Sometimes it might help during a sermon to think your own thoughts on the text and whatever aspects of its meaning and implications the sermon would ideally be bringing out (although when does this become a disrespectful refusal to engage with the sermon the Lord has arguably given this preacher to preach to this congregation including you at this time?).

Or there are sanity-check measures we could take, like educating ourselves on what it is and isn’t realistic to expect from preaching, so that we can evaluate sermons on objective criteria rather than simply failing to profit from personal failings or prejudice, or continually doubting our own judgment. (For this, I would recommend How Sermons Work by David Murray, as exceptionally helpful – it equips you with concepts and a vocabulary to understand what’s going on in a sermon, so that when things go wrong, you can at least identify it to yourself.)

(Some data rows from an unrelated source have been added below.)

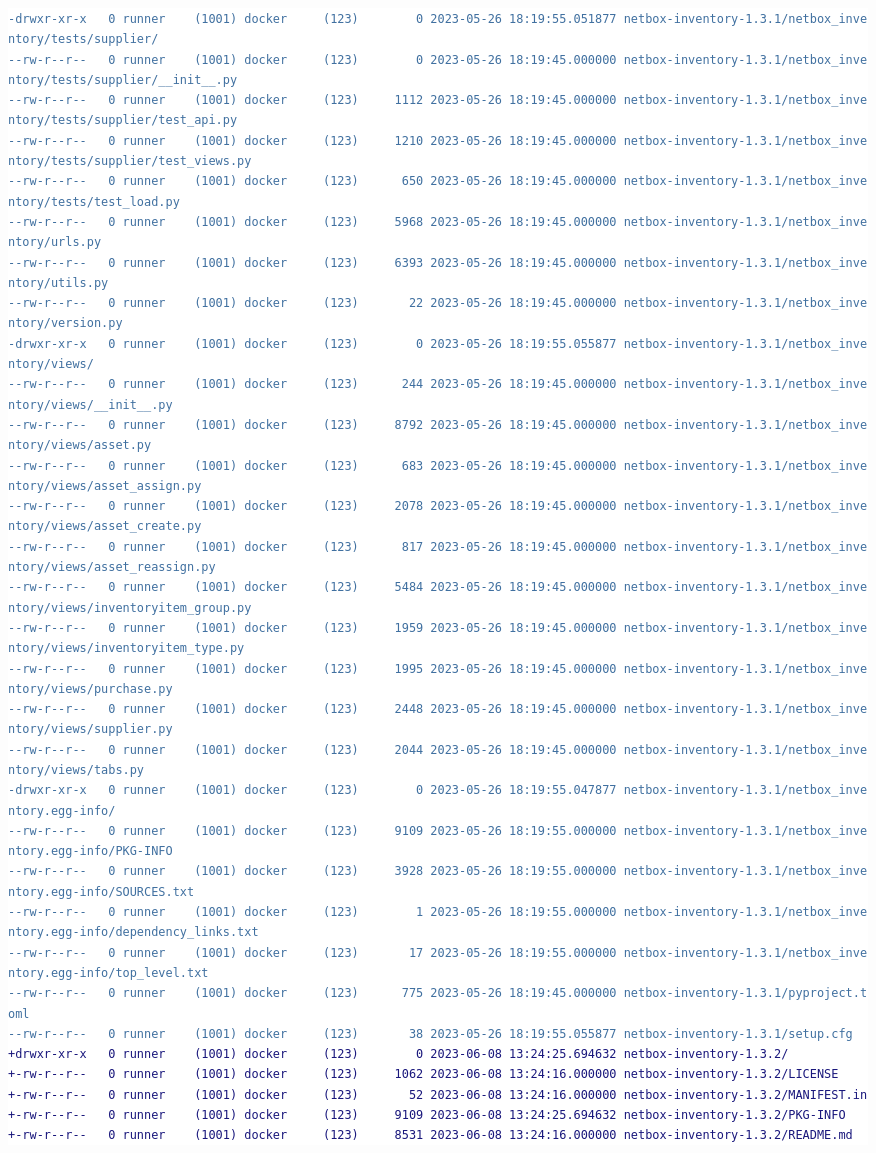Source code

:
 ```diff
-drwxr-xr-x   0 runner    (1001) docker     (123)        0 2023-05-26 18:19:55.051877 netbox-inventory-1.3.1/netbox_inventory/tests/supplier/
--rw-r--r--   0 runner    (1001) docker     (123)        0 2023-05-26 18:19:45.000000 netbox-inventory-1.3.1/netbox_inventory/tests/supplier/__init__.py
--rw-r--r--   0 runner    (1001) docker     (123)     1112 2023-05-26 18:19:45.000000 netbox-inventory-1.3.1/netbox_inventory/tests/supplier/test_api.py
--rw-r--r--   0 runner    (1001) docker     (123)     1210 2023-05-26 18:19:45.000000 netbox-inventory-1.3.1/netbox_inventory/tests/supplier/test_views.py
--rw-r--r--   0 runner    (1001) docker     (123)      650 2023-05-26 18:19:45.000000 netbox-inventory-1.3.1/netbox_inventory/tests/test_load.py
--rw-r--r--   0 runner    (1001) docker     (123)     5968 2023-05-26 18:19:45.000000 netbox-inventory-1.3.1/netbox_inventory/urls.py
--rw-r--r--   0 runner    (1001) docker     (123)     6393 2023-05-26 18:19:45.000000 netbox-inventory-1.3.1/netbox_inventory/utils.py
--rw-r--r--   0 runner    (1001) docker     (123)       22 2023-05-26 18:19:45.000000 netbox-inventory-1.3.1/netbox_inventory/version.py
-drwxr-xr-x   0 runner    (1001) docker     (123)        0 2023-05-26 18:19:55.055877 netbox-inventory-1.3.1/netbox_inventory/views/
--rw-r--r--   0 runner    (1001) docker     (123)      244 2023-05-26 18:19:45.000000 netbox-inventory-1.3.1/netbox_inventory/views/__init__.py
--rw-r--r--   0 runner    (1001) docker     (123)     8792 2023-05-26 18:19:45.000000 netbox-inventory-1.3.1/netbox_inventory/views/asset.py
--rw-r--r--   0 runner    (1001) docker     (123)      683 2023-05-26 18:19:45.000000 netbox-inventory-1.3.1/netbox_inventory/views/asset_assign.py
--rw-r--r--   0 runner    (1001) docker     (123)     2078 2023-05-26 18:19:45.000000 netbox-inventory-1.3.1/netbox_inventory/views/asset_create.py
--rw-r--r--   0 runner    (1001) docker     (123)      817 2023-05-26 18:19:45.000000 netbox-inventory-1.3.1/netbox_inventory/views/asset_reassign.py
--rw-r--r--   0 runner    (1001) docker     (123)     5484 2023-05-26 18:19:45.000000 netbox-inventory-1.3.1/netbox_inventory/views/inventoryitem_group.py
--rw-r--r--   0 runner    (1001) docker     (123)     1959 2023-05-26 18:19:45.000000 netbox-inventory-1.3.1/netbox_inventory/views/inventoryitem_type.py
--rw-r--r--   0 runner    (1001) docker     (123)     1995 2023-05-26 18:19:45.000000 netbox-inventory-1.3.1/netbox_inventory/views/purchase.py
--rw-r--r--   0 runner    (1001) docker     (123)     2448 2023-05-26 18:19:45.000000 netbox-inventory-1.3.1/netbox_inventory/views/supplier.py
--rw-r--r--   0 runner    (1001) docker     (123)     2044 2023-05-26 18:19:45.000000 netbox-inventory-1.3.1/netbox_inventory/views/tabs.py
-drwxr-xr-x   0 runner    (1001) docker     (123)        0 2023-05-26 18:19:55.047877 netbox-inventory-1.3.1/netbox_inventory.egg-info/
--rw-r--r--   0 runner    (1001) docker     (123)     9109 2023-05-26 18:19:55.000000 netbox-inventory-1.3.1/netbox_inventory.egg-info/PKG-INFO
--rw-r--r--   0 runner    (1001) docker     (123)     3928 2023-05-26 18:19:55.000000 netbox-inventory-1.3.1/netbox_inventory.egg-info/SOURCES.txt
--rw-r--r--   0 runner    (1001) docker     (123)        1 2023-05-26 18:19:55.000000 netbox-inventory-1.3.1/netbox_inventory.egg-info/dependency_links.txt
--rw-r--r--   0 runner    (1001) docker     (123)       17 2023-05-26 18:19:55.000000 netbox-inventory-1.3.1/netbox_inventory.egg-info/top_level.txt
--rw-r--r--   0 runner    (1001) docker     (123)      775 2023-05-26 18:19:45.000000 netbox-inventory-1.3.1/pyproject.toml
--rw-r--r--   0 runner    (1001) docker     (123)       38 2023-05-26 18:19:55.055877 netbox-inventory-1.3.1/setup.cfg
+drwxr-xr-x   0 runner    (1001) docker     (123)        0 2023-06-08 13:24:25.694632 netbox-inventory-1.3.2/
+-rw-r--r--   0 runner    (1001) docker     (123)     1062 2023-06-08 13:24:16.000000 netbox-inventory-1.3.2/LICENSE
+-rw-r--r--   0 runner    (1001) docker     (123)       52 2023-06-08 13:24:16.000000 netbox-inventory-1.3.2/MANIFEST.in
+-rw-r--r--   0 runner    (1001) docker     (123)     9109 2023-06-08 13:24:25.694632 netbox-inventory-1.3.2/PKG-INFO
+-rw-r--r--   0 runner    (1001) docker     (123)     8531 2023-06-08 13:24:16.000000 netbox-inventory-1.3.2/README.md
```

At institution level, those who are responsible for arranging supply preachers should perhaps do a more careful cost-benefit analysis of having poor preaching supply versus no preaching supply, in the light of what kind of preaching the congregation appreciates and needs more than simply who might be available to fill gaps in the rota. Churches perhaps need to be more rigorous in assessing who they accept as preachers, not just in terms of the clearness of the call they feel but also in terms of whether they have any gifts for preaching. Perhaps a case could be made of reviving the old practice of ministers meeting to preach to other ministers specifically for the purpose of getting brotherly feedback on their preaching.

But these are only partial answers (and at institution level virtually impossible for the average hearer to do anything at all to implement). Why does the Lord provide preaching as the main means of growth for his people and then let the preaching be dull, ineffective and wearisome even when you really want to benefit from it? To me this is still a conundrum, and I’m still waiting to find someone to explain.